Wang Yin came of age as an artist amid Chinese avant-garde’s flourishing but resisted joining his contemporaries in lavish experimentation, preferring instead to retreat into the most orthodox and politically safe of mediums, oil on canvas, with the stated objective of marking the evolution of modern Chinese oil painting. In “Homer,” for instance, one sees a bust of Homer, a Western candelabra and a mango – a symbol of Sino-Soviet friendship (Soviet influence is manifest in nascent modern Chinese art) – in an attempt to say something along the lines of, This is what mid-20th century Chinese art apprentices did… how dull.
Sound too meta?
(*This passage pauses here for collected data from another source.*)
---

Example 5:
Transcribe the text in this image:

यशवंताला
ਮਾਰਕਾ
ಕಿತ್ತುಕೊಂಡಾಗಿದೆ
Wang’s academic adviser, Wang Min’an, calls art’s “basic joy” “the pleasure experienced by art in the game of self-reference,” but the problem with that, of course, is there is often no joy for the viewer who finds himself handcuffed by an artistic puzzle; sometimes the effort just isn’t worth it. Wang’s paintings, however, with their muted colors, their conciseness and dashes of surrealism, look and feel different – they demand a second chance. And what you find has the ability to surprise on both the visceral and cerebral levels: nude models whose legs are freakishly elongated, or dainty riverbanks that are actually maps of East Asia on which is prostrated a “comfort woman” from World War II…
In the 30 pieces on display at 798’s Iberia Center for Contemporary Art, Wang’s mischievousness repeatedly shows itself in discreet and remarkable ways. He is capable of – indeed, prefers – subtlety and irony, as in the 36 portraits of Russians executed under during Stalin’s regime at the back of the exhibit. Accumulating on the bottom of these picture frames is peeled-off flakes of paint, representing time’s erasure of memory. If this tribute seems out of place, it would be wise to remember that parts of the Soviet Union’s political history finds parallel in that of the People’s Republic of China. Of course, it would have been impossible to memorialize those Chinese who were martyred in the name of progress.
Wang’s works achieve depth by referencing both the classic and the modern – “Flower” depicts peonies, the Qing Dynasty’s national flower, and the toddler in “Lu Xun Park” is the son of contemporary poet Wang Jiaxin. And in one of his several untitled pieces, a nude woman in a studio casually glances at the bottom right corner of a portrait that is obviously of Mao Zedong.
Even using oil on canvas, the medium of the “Yan’an model” used to apotheosize New China in the 1950s and 60s, Wang is never far removed from his context, which is decidedly un-jingoistic. His generation sees art as liberating, cogitative, subversive and even iconoclastic, which is why in “Spring Grass Grows beside the Pond II,” Wang depicts the artist Xu Beihong, famous for his ink paintings of horses, painting a nude Russian model in a dale so Arcadian you half-expect the Lady of Shalott to float down the stream; at the foreground stands a smiling, fully dressed Chinese woman of an ethnic minority. We’ll let you unravel the meanings of this one. As with all Wang’s works, the answer is contained within – just look deeper.